DENVER — It’s always good to look at history to see if a lesson can be learned.
John Elway has three options for the Broncos’ No. 15 overall pick when the first round of the NFL Draft is conducted Thursday through home video conferences: Trade up, trade back, or stay put.
Let’s review what other teams have done with their No. 15 overall selections over the past nine years that Elway has been the Broncos’ general manager.
No. 15 pick of past 9 years
2019 – Washington stayed put, took quarterback Dwayne Haskins.
2018 – Arizona traded up to No. 10 (surrendered No. 15, and 3rd- and 5th-round picks) for quarterback Josh Rosen.
2017 – Indianapolis stayed put, took safety Malik Hooker.
2016 – Rams traded up to No. 1 (surrendered No. 15 plus two, second-round and third-round picks in 2016 draft, and then their first- and third-round selections in 2017 Draft, while getting a fourth- and-sixth round pick back from Titans) for quarterback Jared Goff. (Titans wound up trading up from No. 15 to No. 8 to take right tackle Jake Conklin.)
2015 – 49ers traded back two spots to No. 17 (in exchange for the Chargers’ fourth-round pick and a fifth-round selection in the following 2016 draft) and took defensive end Arik Armstead. (The Chargers took running back Melvin Gordon at No. 15).
2014 – Steelers stayed put, took linebacker Ryan Shazier.
2013 – Saints stayed put, took safety Kenny Vaccaro.
2012 – Eagles traded up to No. 12 (in exchange for No 15 and fourth- and sixth-round picks from Seattle) to nab defensive tackle Fletcher Cox.
2011 – Dolphins stayed put, drafted center Mike Pouncey.
To summarize, the most common maneuver is to stay put at No. 15, which happened five of the past 9 drafts. A team traded up three times from No. 15 – two took quarterbacks, the other jumped three spots to take defensive tackle Fletcher Cox.
Only once did a team trade back with San Francisco moving back two spots and still winding up with Armstead.
The Broncos in 2020 have both plenty of draft pick capital to move up and plenty of needs to trade back. Elway told 9News on Friday morning that while the Broncos’ draft board is now set, he won’t begin to finalize his strategy with the No. 15 pick – with an eye on the second and third rounds – until early next week.

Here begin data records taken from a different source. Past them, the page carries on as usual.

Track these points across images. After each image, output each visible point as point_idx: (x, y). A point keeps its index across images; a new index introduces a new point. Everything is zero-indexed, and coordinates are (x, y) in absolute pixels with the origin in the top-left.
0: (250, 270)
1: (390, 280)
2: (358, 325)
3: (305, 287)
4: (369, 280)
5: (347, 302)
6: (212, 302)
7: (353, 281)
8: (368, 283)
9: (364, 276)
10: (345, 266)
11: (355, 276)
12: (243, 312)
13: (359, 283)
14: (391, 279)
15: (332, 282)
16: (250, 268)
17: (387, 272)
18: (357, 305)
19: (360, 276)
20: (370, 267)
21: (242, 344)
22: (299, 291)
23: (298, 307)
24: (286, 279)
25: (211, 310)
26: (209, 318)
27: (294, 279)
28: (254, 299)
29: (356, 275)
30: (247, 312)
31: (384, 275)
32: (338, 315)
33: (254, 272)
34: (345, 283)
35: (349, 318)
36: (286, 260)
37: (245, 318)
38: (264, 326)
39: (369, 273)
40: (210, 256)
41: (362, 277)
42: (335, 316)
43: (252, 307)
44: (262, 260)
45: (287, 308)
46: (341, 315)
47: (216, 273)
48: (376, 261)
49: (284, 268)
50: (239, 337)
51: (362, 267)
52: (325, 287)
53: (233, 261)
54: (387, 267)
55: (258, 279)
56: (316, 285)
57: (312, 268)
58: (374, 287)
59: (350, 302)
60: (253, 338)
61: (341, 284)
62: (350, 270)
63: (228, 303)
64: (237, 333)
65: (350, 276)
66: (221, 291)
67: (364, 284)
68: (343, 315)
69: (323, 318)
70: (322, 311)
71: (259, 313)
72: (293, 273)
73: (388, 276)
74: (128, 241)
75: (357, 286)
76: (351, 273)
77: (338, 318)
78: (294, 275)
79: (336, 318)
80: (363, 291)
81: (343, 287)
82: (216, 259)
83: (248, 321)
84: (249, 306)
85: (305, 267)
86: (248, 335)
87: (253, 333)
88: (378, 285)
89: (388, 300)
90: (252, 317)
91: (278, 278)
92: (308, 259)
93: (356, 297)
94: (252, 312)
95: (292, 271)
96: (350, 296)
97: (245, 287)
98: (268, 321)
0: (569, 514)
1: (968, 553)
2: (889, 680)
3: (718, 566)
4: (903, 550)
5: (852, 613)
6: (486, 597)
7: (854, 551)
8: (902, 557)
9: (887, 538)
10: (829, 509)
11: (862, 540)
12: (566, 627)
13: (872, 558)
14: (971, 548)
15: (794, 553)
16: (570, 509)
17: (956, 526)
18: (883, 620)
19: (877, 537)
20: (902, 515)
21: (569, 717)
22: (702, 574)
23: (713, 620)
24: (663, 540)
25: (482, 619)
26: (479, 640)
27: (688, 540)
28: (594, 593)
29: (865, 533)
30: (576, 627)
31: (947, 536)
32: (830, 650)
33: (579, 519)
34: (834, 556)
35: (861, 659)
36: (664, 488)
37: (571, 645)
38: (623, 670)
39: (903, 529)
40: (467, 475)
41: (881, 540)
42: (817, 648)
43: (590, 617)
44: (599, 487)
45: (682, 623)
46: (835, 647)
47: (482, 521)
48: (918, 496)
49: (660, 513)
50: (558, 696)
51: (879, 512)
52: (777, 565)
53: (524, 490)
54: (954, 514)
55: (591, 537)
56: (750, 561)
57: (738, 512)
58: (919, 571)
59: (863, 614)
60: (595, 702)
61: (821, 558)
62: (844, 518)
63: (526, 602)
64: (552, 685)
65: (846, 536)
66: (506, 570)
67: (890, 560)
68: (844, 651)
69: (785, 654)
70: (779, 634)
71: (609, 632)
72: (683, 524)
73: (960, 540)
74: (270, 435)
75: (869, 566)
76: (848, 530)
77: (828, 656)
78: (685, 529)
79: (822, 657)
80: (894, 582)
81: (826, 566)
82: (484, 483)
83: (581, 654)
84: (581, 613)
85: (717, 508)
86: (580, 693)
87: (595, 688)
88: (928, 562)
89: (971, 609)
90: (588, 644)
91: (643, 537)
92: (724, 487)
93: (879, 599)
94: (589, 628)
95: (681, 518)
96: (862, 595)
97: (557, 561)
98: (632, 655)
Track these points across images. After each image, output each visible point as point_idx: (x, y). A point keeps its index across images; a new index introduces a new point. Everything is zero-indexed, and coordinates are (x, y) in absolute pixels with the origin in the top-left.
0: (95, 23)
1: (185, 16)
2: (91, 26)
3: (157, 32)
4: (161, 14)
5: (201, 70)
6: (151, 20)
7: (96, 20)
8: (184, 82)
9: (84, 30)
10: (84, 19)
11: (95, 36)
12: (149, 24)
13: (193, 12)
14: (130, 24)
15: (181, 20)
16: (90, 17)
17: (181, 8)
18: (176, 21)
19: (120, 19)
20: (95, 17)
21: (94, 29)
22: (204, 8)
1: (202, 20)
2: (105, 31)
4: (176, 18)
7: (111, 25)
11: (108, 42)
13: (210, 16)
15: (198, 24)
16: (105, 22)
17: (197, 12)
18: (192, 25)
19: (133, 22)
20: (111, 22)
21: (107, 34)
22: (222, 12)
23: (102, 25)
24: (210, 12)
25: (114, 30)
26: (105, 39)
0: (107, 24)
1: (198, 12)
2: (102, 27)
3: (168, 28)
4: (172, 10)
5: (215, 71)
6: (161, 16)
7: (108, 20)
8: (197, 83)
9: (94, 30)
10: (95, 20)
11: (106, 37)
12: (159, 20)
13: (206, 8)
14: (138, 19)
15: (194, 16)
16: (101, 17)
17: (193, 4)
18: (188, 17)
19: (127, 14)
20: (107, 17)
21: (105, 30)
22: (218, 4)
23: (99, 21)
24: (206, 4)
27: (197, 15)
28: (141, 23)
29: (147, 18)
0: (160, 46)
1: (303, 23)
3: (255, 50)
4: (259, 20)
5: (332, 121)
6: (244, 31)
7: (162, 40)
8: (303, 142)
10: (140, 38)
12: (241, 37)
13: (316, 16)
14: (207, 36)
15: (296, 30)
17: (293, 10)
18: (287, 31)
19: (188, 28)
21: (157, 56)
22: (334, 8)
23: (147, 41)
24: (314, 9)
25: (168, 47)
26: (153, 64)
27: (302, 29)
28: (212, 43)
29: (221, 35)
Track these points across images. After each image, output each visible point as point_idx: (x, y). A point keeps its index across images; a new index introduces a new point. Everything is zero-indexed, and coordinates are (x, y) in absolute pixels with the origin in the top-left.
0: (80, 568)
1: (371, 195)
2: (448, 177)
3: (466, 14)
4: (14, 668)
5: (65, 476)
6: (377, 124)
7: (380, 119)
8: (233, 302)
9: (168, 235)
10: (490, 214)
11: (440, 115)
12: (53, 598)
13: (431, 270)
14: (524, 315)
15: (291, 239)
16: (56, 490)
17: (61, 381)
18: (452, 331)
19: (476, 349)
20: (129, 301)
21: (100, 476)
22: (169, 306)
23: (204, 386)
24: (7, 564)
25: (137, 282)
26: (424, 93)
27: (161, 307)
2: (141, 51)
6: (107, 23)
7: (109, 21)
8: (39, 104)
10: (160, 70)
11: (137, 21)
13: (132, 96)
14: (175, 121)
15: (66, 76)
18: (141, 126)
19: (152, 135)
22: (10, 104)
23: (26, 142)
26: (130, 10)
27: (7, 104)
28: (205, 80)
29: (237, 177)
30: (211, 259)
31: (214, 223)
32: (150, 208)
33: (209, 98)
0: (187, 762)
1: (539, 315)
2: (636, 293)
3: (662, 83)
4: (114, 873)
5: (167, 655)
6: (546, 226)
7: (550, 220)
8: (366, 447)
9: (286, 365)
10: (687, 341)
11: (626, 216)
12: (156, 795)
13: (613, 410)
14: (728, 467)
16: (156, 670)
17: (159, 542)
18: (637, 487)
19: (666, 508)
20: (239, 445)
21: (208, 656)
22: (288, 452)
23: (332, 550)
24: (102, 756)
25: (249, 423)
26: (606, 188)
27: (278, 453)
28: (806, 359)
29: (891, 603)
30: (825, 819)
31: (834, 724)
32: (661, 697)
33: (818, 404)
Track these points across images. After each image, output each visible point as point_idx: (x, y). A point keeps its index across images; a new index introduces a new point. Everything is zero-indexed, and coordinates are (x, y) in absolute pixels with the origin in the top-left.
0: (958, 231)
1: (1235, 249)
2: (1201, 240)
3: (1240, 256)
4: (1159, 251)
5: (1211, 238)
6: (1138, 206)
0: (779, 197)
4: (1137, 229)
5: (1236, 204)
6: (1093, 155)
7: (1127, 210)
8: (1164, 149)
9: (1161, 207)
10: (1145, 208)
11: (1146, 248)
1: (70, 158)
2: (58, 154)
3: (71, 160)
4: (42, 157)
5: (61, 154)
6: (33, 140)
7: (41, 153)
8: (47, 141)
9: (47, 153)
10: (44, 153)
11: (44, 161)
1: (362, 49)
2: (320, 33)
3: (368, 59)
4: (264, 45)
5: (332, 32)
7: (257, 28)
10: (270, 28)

Given this, let’s put the odds of each scenario – trade up, trade back, stay put -- at 33.3 percent each. Here are the players who the Broncos may seek under each scenario:
Potential players to go get: Jerry Jeudy, receiver; CeeDee Lamb, receiver; Mekhi Becton, left tackle, Louisville; Andrew Thomas, left tackle; Isaiah Simmons, linebacker.
Comment: It’s not too expensive to move up two to five spots. Two years ago, Arizona only had to give up a third-round and fifth-round pick to go from 15 to 10.
The Broncos have three, third-round picks and at least one selection in every round. So if one of these five great players – none of whom are projected to be around by No. 15 – starts sliding past the Cardinals selection at No. 8, the Broncos could start moving.
To get one of the top receivers, the Broncos would have to be mindful of Adam Gase’s Jets at No. 11, rival Raiders at No. 12 and friends John Lynch and Kyle Shanahan with the 49ers at No. 13, as they all are also seeking receiver upgrades.
That makes No. 9 Jacksonville – which is always trying to save money – and Moneyball Cleveland at No. 10 in the sweet spots for a trade.
Potential players to take: Any one of the aforementioned five if one should unexpectantly slide. Otherwise, receivers Henry Ruggs III, Justin Jefferson and Denzel Mims, or inside linebacker Kenneth Murray would be candidates.
Comment: I can’t see the Broncos taking a cornerback or next-wave offensive tackle if they stay put at 15. If this receiver class is as deep as everyone says, then patience of the non-move may beat giving up draft picks to move up.
Potential players to gladly accept: Any of the aforementioned nine players, should one slip. Otherwise, receivers Jalen Raegor and Tee Higgins; cornerbacks A.J. Terrell, Trevon Diggs and Kristian Fulton; or offensive tackles Austin Jackson, Ezra Cleveland, Josh Jones and Isaiah Wilson would make sense.
Receivers Laviska Shenault of Colorado and Arizona State’s Brandon Aiyuk are coming off core-type surgeries and are not expected to go until Day 2 of the draft.
Comment: Elway and his top assistant Matt Russell are on a second-round hot streak (Courtland Sutton, Dalton Risner, Drew Lock the past two years) so if Jeudy and Lamb are gone, I say stay hot. Trade back a couple spots, get the best player at a position of need, and pick up enough draft-pick collateral to either get a second selection later in the first round or a second, second-round pick.